(Page segmentation data)
= Beginning of Section =
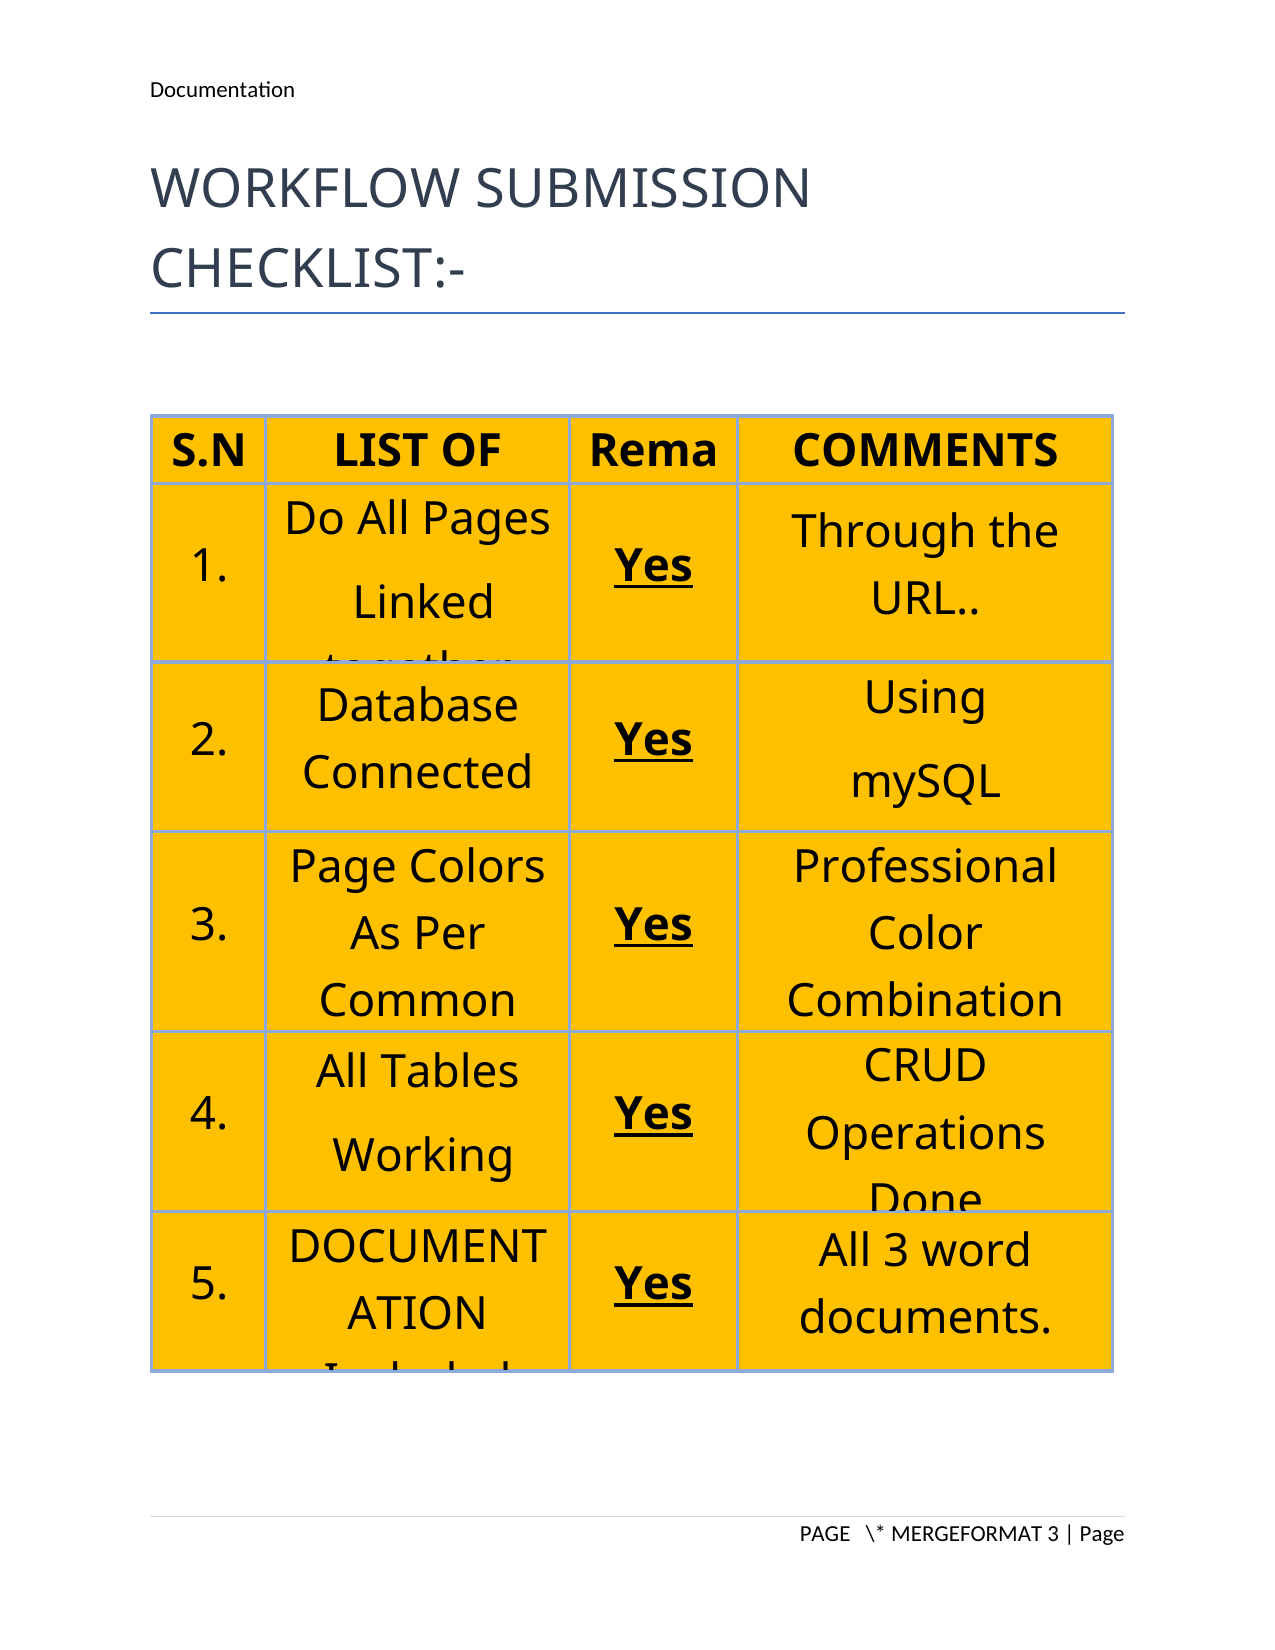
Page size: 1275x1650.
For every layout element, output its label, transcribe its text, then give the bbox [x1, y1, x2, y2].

table_cell Do All Pages Linked together [267, 485, 568, 660]
table_cell Professional Color Combination [739, 833, 1111, 1030]
table_cell Yes [571, 664, 736, 830]
table_header LIST OF ITEMS [267, 418, 568, 482]
table_cell DOCUMENTATION Included [267, 1213, 568, 1369]
table_header S.NO [153, 418, 264, 482]
table_cell 1. [153, 485, 264, 660]
table_cell Yes [571, 1213, 736, 1369]
table_cell CRUD Operations Done [739, 1033, 1111, 1210]
table_cell Using mySQL [739, 664, 1111, 830]
table_cell Database Connected [267, 664, 568, 830]
title WORKFLOW SUBMISSION CHECKLIST:- [150, 150, 1125, 312]
table_cell Yes [571, 1033, 736, 1210]
table_cell 5. [153, 1213, 264, 1369]
table_cell 3. [153, 833, 264, 1030]
table_cell Yes [571, 833, 736, 1030]
table_cell All Tables Working [267, 1033, 568, 1210]
table_cell 4. [153, 1033, 264, 1210]
table_cell Yes [571, 485, 736, 660]
table_header COMMENTS [739, 418, 1111, 482]
table_cell Through the URL.. [739, 485, 1111, 660]
table_header Remarks [571, 418, 736, 482]
table_cell 2. [153, 664, 264, 830]
table_cell Page Colors As Per Common Guidelines [267, 833, 568, 1030]
table_cell All 3 word documents. [739, 1213, 1111, 1369]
= End of Section =
_DESCRIPTION OF THE TASK_. From the first line to the last, repeat the records exactly. Leave out the pictures.

_TASK OUTPUT_.
Page size: 1275x1650.
For every layout element, output its label, transcribe its text, then give the bbox [x1, y1, x2, y2].

table_cell Do All Pages Linked together [267, 485, 568, 660]
table_cell Professional Color Combination [739, 833, 1111, 1030]
table_cell Yes [571, 664, 736, 830]
table_header LIST OF ITEMS [267, 418, 568, 482]
table_cell DOCUMENTATION Included [267, 1213, 568, 1369]
table_header S.NO [153, 418, 264, 482]
table_cell 1. [153, 485, 264, 660]
table_cell Yes [571, 1213, 736, 1369]
table_cell CRUD Operations Done [739, 1033, 1111, 1210]
table_cell Using mySQL [739, 664, 1111, 830]
table_cell Database Connected [267, 664, 568, 830]
title WORKFLOW SUBMISSION CHECKLIST:- [150, 150, 1125, 312]
table_cell Yes [571, 1033, 736, 1210]
table_cell 5. [153, 1213, 264, 1369]
table_cell 3. [153, 833, 264, 1030]
table_cell Yes [571, 833, 736, 1030]
table_cell All Tables Working [267, 1033, 568, 1210]
table_cell 4. [153, 1033, 264, 1210]
table_cell Yes [571, 485, 736, 660]
table_header COMMENTS [739, 418, 1111, 482]
table_cell Through the URL.. [739, 485, 1111, 660]
table_header Remarks [571, 418, 736, 482]
table_cell 2. [153, 664, 264, 830]
table_cell Page Colors As Per Common Guidelines [267, 833, 568, 1030]
table_cell All 3 word documents. [739, 1213, 1111, 1369]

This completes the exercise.